Another weakness is the integrated speakers. They’re very weak and tinny, though the Medion is hardly alone in this respect – Acer’s range is no more impressive. Likewise the display, which has a 1,366 x 768 native resolution, suffers from the usual poor viewing angles. On the plus side the display also has a non-reflective, matt finish, which is something we wish more laptops would adopt. Are we seeing a return to common sense? Probably not, but it’s nice to dream!
Looking at the performance charts reinforces the fact that, faster than Atom or not, the single-core Pentium is no Road Runner. Indeed, the Medion is even slower than the similarly-specified Acer Aspire 4810T-353, whose 1.4GHz processor had slightly more L2 Cache: 3MB vs. 2MB. More startling is how the Acer Ferrari One, which uses a dual-core AMD processor and is classed as a netbook, outperforms both quite comfortably. Of course you are punished with less battery life and a machine that’s both rather hot and noisy, neither of which you can accuse the Medion of being, but the performance difference is a good 25 per cent overall.
Subjectively the machine isn’t too rapid, either. It’s a fact not helped by the presence of Windows Vista Home Premium (a Windows 7 upgrade is available for 19.95 Euros), but nonetheless this system is best suited to basic tasks. Ultimately, while it is faster than an Atom-based netbook, it’s not by an order of magnitude.

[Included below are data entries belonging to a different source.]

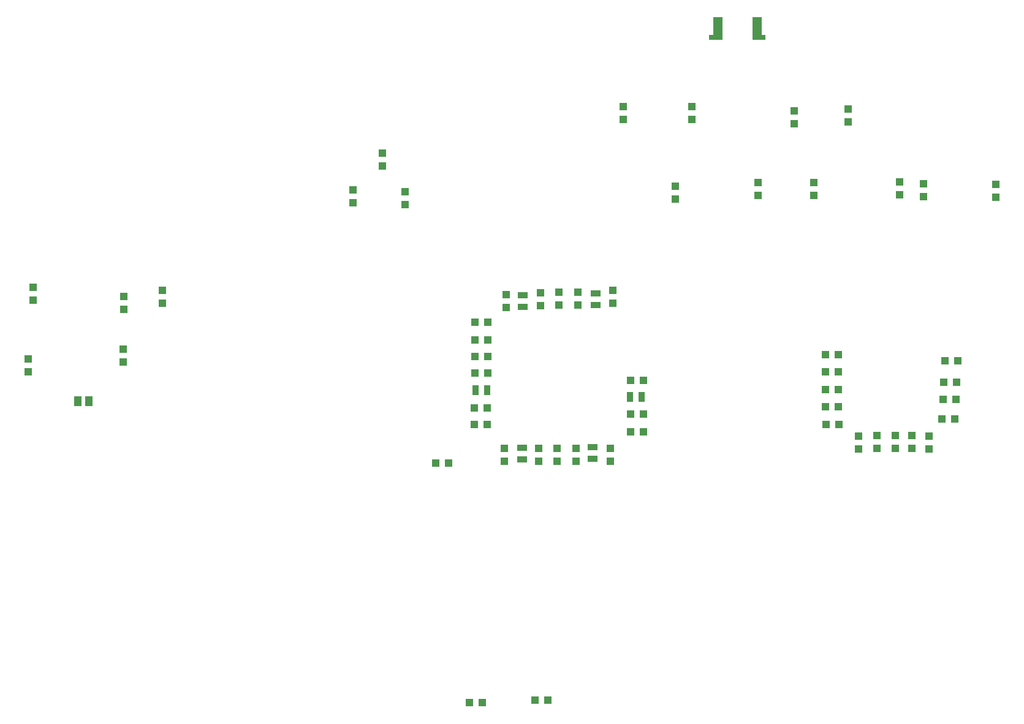
<source format=gbp>
G04 Layer_Color=128*
%FSLAX44Y44*%
%MOMM*%
G71*
G01*
G75*
%ADD56R,1.1000X1.1000*%
%ADD57R,1.3500X0.9500*%
%ADD58R,0.9500X1.3500*%
%ADD59R,1.1000X1.4000*%
%ADD60R,1.1000X1.1000*%
G36*
X998298Y963044D02*
X980048D01*
Y970044D01*
X985298D01*
Y994544D01*
X998298D01*
Y963044D01*
D02*
G37*
G36*
X1052798Y970044D02*
X1058048D01*
Y963044D01*
X1039798D01*
Y994544D01*
X1052798D01*
Y970044D01*
D02*
G37*
D56*
X757030Y50800D02*
D03*
X739030D02*
D03*
X666860Y46990D02*
D03*
X648860D02*
D03*
X619870Y378460D02*
D03*
X601870D02*
D03*
X656480Y572770D02*
D03*
X674480D02*
D03*
X656480Y548640D02*
D03*
X674480D02*
D03*
Y525780D02*
D03*
X656480D02*
D03*
X674480Y502920D02*
D03*
X656480D02*
D03*
X673210Y454660D02*
D03*
X655210D02*
D03*
X673210Y431800D02*
D03*
X655210D02*
D03*
X871110Y421640D02*
D03*
X889110D02*
D03*
X871110Y445770D02*
D03*
X889110D02*
D03*
X871110Y492760D02*
D03*
X889110D02*
D03*
X1140350Y528320D02*
D03*
X1158350D02*
D03*
X1140350Y504190D02*
D03*
X1158350D02*
D03*
X1140350Y480060D02*
D03*
X1158350D02*
D03*
X1140350Y455930D02*
D03*
X1158350D02*
D03*
X1141620Y431800D02*
D03*
X1159620D02*
D03*
X1301640Y439420D02*
D03*
X1319640D02*
D03*
X1302910Y466090D02*
D03*
X1320910D02*
D03*
X1304180Y490220D02*
D03*
X1322180D02*
D03*
X1305450Y519430D02*
D03*
X1323450D02*
D03*
D57*
X722630Y593980D02*
D03*
Y609980D02*
D03*
X721360Y383160D02*
D03*
Y399160D02*
D03*
X819150Y384430D02*
D03*
Y400430D02*
D03*
X822960Y612520D02*
D03*
Y596520D02*
D03*
D58*
X657480Y478790D02*
D03*
X673480D02*
D03*
X886840Y469900D02*
D03*
X870840D02*
D03*
D59*
X123070Y463550D02*
D03*
X108070D02*
D03*
D60*
X847090Y599330D02*
D03*
Y617330D02*
D03*
X798830Y596790D02*
D03*
Y614790D02*
D03*
X772160Y596790D02*
D03*
Y614790D02*
D03*
X746760Y595520D02*
D03*
Y613520D02*
D03*
X699770Y592980D02*
D03*
Y610980D02*
D03*
X697230Y398890D02*
D03*
Y380890D02*
D03*
X744220Y398890D02*
D03*
Y380890D02*
D03*
X769620Y398890D02*
D03*
Y380890D02*
D03*
X796290Y398890D02*
D03*
Y380890D02*
D03*
X843280Y398890D02*
D03*
Y380890D02*
D03*
X1186180Y397400D02*
D03*
Y415400D02*
D03*
X1211580Y416670D02*
D03*
Y398670D02*
D03*
X1236980Y416670D02*
D03*
Y398670D02*
D03*
X1259840Y416670D02*
D03*
Y398670D02*
D03*
X1283970Y415400D02*
D03*
Y397400D02*
D03*
X861060Y871330D02*
D03*
Y853330D02*
D03*
X956310Y871330D02*
D03*
Y853330D02*
D03*
X1097280Y864980D02*
D03*
Y846980D02*
D03*
X1172210Y867520D02*
D03*
Y849520D02*
D03*
X45720Y621140D02*
D03*
Y603140D02*
D03*
X224790Y617330D02*
D03*
Y599330D02*
D03*
X171450Y608440D02*
D03*
Y590440D02*
D03*
X170180Y536050D02*
D03*
Y518050D02*
D03*
X39370Y522080D02*
D03*
Y504080D02*
D03*
X1275695Y746691D02*
D03*
Y764691D02*
D03*
X1376025Y745421D02*
D03*
Y763421D02*
D03*
X1242676Y767231D02*
D03*
Y749231D02*
D03*
X1124566Y765961D02*
D03*
Y747961D02*
D03*
X932796Y760881D02*
D03*
Y742881D02*
D03*
X1047095Y747961D02*
D03*
Y765961D02*
D03*
X487680Y755760D02*
D03*
Y737760D02*
D03*
X560070Y753220D02*
D03*
Y735220D02*
D03*
X528320Y806560D02*
D03*
Y788560D02*
D03*
M02*

</source>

Being a CULV laptop, battery life should be very good – it’s why this segment exists, after all. This is true of the E3211, though not to the same extent as Acer’s Timeline range. Utilising a six-cell, 47 Watt-hour battery, it managed a creditable four hours, 27 minutes in the Productivity segment of MobileMark 2007, while just shy of two and half hours of DVD playback allows for a long-ish film or a few TV episodes between trips to the wall socket.
The Medion Akoya E3211 is a bit of a Jekyll & Hyde product. On light side it’s cheap, well-featured, has decent battery life and offers an optical drive where competitors have none; on the dark it looks and feels like its price, has a poor keyboard and performance is lacklustre. If you’ve been looking at similar products but don’t want to sacrifice a disc spinner, it’s worth a punt, but we’d recommend waiting to see what else comes along.
While the Medion is faster than your typical netbook, it’s beaten by Acer’s previous single-core CULV laptop and the dual-core AMD processor in the Acer Ferrari One. It does the job, but don’t expect a great deal of freedom.
Battery life is very good, but not outstanding by the standards of CULV laptops, with the Acer comfortably outperforming the Medion.